Error analysis, feedback collection, and continuous reporting are essential components of this phase, ensuring that the AI system adapts to evolving real-world data.

Questions to ask:

• Drift Detection: Is the AI system evaluated for drift over time? How does it perform compared to initial baseline metrics?
• Error Analysis and Feedback: How are errors tracked and mitigated? Is there a system for collecting feedback from users or operators?
• Documentation and Reporting: Are real-world performance evaluations fully documented and auditable?

Overarching Considerations: Risk Management and Cybersecurity

Two considerations span the entire AI lifecycle: Risk Management and Cybersecurity. These factors are essential for ensuring that AI systems remain safe, secure, and compliant throughout their lifecycle.

Effective risk management strategies involve identifying potential risks at each phase of the lifecycle and implementing controls to mitigate them. Cybersecurity, on the other hand, focuses on protecting sensitive data and preventing breaches that could compromise both safety and compliance.

In conclusion

The FDA’s expanded AI lifecycle management framework offers a comprehensive approach to managing AI systems in regulated environments. Each phase provides unique considerations for ensuring compliance, operational integrity, and ethical AI practices.

Organizations must adopt a lifecycle-based approach to ensure that their AI systems not only meet regulatory requirements but also continue to evolve and improve over time.
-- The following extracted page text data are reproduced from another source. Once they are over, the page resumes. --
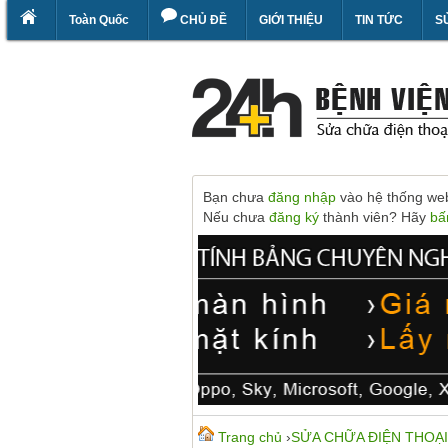
Toàn Quốc
CHỦ ĐỀ
GIỚI THIỆU
TIN TỨC
S
Bạn chưa
đăng nhập
vào hệ thống webs
Nếu chưa
đăng ký
thành viên? Hãy
bấ
Trang chủ
›
SỬA CHỮA ĐIỆN THOẠI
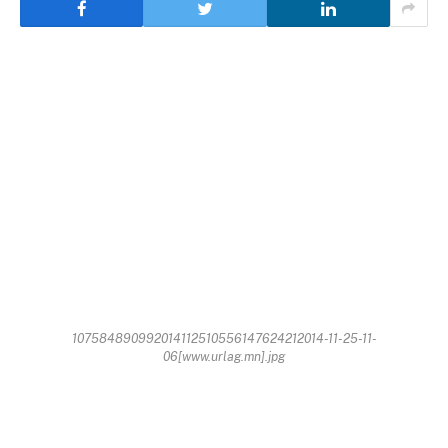
107584890992014112510556147624212014-11-25-11-
06[www.urlag.mn].jpg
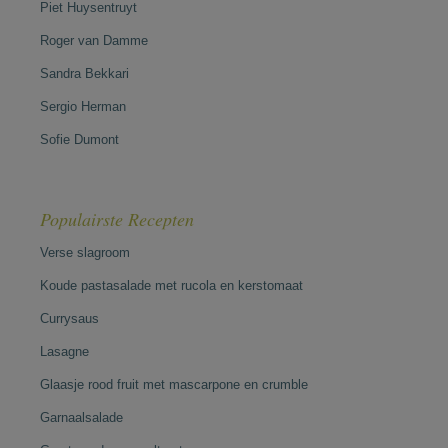
Piet Huysentruyt
Roger van Damme
Sandra Bekkari
Sergio Herman
Sofie Dumont
Populairste Recepten
Verse slagroom
Koude pastasalade met rucola en kerstomaat
Currysaus
Lasagne
Glaasje rood fruit met mascarpone en crumble
Garnaalsalade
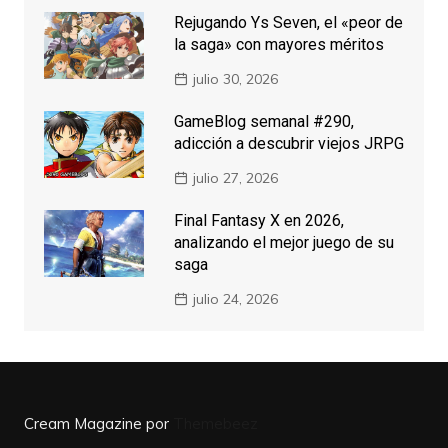
Rejugando Ys Seven, el «peor de
la saga» con mayores méritos
julio 30, 2026
GameBlog semanal #290,
adicción a descubrir viejos JRPG
julio 27, 2026
Final Fantasy X en 2026,
analizando el mejor juego de su
saga
julio 24, 2026
Cream Magazine por
Themebeez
By prioritizing data integrity, model transparency, and real-world performance monitoring, organizations can successfully navigate the complexities of AI in regulated industries.

References

1. US FDA Blog: A Lifecycle Management Approach toward Delivering Safe, Effective AI-enabled Health Care
2. US FDA AI/ML-Based Software as a Medical Device (SaMD) Action Plan. 2021
3. US FDA Digital Health Innovation Action Plan. 2017
4. US FDA Guidance. Use of Real-World Evidence to Support Regulatory Decision-Making for Medical Devices. 2017.
5. Good Machine Learning Practice (GMLP) Guiding Principles. U.S. Food and Drug Administration, Health Canada, and UK MHRA. 2021.
6. 21 CFR Part 11. Electronic Records; Electronic Signature
7. US FDA Artificial Intelligence and Machine Learning Software as a Medical Device Action Plan. 2021.
8. Annex 11: Computerised Systems. European Commission
9. ISO 14971: Medical Devices – Application of Risk Management to Medical Devices
10. NIST Cybersecurity Framework. National Institute of Standards and Technology

Disclaimer: The article is the author's point of view on the subject based on his understanding and interpretation of the regulations and their application. Do note that AI has been leveraged for the article's first draft to build an initial story covering the points provided by the author. Post that, the author has reviewed, updated, and appended to ensure accuracy and completeness to the best of his ability. Please use this after reviewing it for the intended purpose. It is free for use by anyone till the author is credited for the piece of work.